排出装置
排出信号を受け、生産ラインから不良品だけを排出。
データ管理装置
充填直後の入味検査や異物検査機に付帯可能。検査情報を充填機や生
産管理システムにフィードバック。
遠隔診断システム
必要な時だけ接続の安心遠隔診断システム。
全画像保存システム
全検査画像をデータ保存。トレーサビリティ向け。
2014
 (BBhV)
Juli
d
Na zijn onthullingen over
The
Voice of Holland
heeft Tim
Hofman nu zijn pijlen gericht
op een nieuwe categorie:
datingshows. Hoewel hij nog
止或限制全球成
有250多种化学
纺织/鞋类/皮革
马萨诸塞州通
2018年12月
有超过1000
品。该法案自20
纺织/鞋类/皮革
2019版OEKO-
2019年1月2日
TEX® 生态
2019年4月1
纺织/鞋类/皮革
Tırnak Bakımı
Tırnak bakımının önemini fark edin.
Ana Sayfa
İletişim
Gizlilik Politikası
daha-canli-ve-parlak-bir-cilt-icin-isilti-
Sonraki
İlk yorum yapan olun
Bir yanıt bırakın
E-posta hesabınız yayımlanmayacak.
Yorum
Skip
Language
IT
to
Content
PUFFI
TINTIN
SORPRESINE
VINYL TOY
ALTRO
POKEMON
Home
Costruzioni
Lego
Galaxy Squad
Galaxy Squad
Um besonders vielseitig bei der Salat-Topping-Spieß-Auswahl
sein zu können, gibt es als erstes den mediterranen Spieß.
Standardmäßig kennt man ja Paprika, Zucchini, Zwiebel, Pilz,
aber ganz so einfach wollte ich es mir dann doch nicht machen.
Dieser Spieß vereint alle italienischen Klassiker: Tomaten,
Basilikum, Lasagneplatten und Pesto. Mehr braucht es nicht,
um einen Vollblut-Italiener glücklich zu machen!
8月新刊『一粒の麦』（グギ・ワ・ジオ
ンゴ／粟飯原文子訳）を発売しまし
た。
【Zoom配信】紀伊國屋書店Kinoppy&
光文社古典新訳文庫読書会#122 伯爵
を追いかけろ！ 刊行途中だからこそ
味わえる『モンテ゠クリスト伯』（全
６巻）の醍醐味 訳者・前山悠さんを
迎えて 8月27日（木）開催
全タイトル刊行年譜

################

§ EXERCISE INSTRUCTIONS: Reproduce every line of the records above word for word, in the same order.

§ ANSWER SECTION:
排出装置
排出信号を受け、生産ラインから不良品だけを排出。
データ管理装置
充填直後の入味検査や異物検査機に付帯可能。検査情報を充填機や生
産管理システムにフィードバック。
遠隔診断システム
必要な時だけ接続の安心遠隔診断システム。
全画像保存システム
全検査画像をデータ保存。トレーサビリティ向け。
2014
 (BBhV)
Juli
d
Na zijn onthullingen over
The
Voice of Holland
heeft Tim
Hofman nu zijn pijlen gericht
op een nieuwe categorie:
datingshows. Hoewel hij nog
止或限制全球成
有250多种化学
纺织/鞋类/皮革
马萨诸塞州通
2018年12月
有超过1000
品。该法案自20
纺织/鞋类/皮革
2019版OEKO-
2019年1月2日
TEX® 生态
2019年4月1
纺织/鞋类/皮革
Tırnak Bakımı
Tırnak bakımının önemini fark edin.
Ana Sayfa
İletişim
Gizlilik Politikası
daha-canli-ve-parlak-bir-cilt-icin-isilti-
Sonraki
İlk yorum yapan olun
Bir yanıt bırakın
E-posta hesabınız yayımlanmayacak.
Yorum
Skip
Language
IT
to
Content
PUFFI
TINTIN
SORPRESINE
VINYL TOY
ALTRO
POKEMON
Home
Costruzioni
Lego
Galaxy Squad
Galaxy Squad
Um besonders vielseitig bei der Salat-Topping-Spieß-Auswahl
sein zu können, gibt es als erstes den mediterranen Spieß.
Standardmäßig kennt man ja Paprika, Zucchini, Zwiebel, Pilz,
aber ganz so einfach wollte ich es mir dann doch nicht machen.
Dieser Spieß vereint alle italienischen Klassiker: Tomaten,
Basilikum, Lasagneplatten und Pesto. Mehr braucht es nicht,
um einen Vollblut-Italiener glücklich zu machen!
8月新刊『一粒の麦』（グギ・ワ・ジオ
ンゴ／粟飯原文子訳）を発売しまし
た。
【Zoom配信】紀伊國屋書店Kinoppy&
光文社古典新訳文庫読書会#122 伯爵
を追いかけろ！ 刊行途中だからこそ
味わえる『モンテ゠クリスト伯』（全
６巻）の醍醐味 訳者・前山悠さんを
迎えて 8月27日（木）開催
全タイトル刊行年譜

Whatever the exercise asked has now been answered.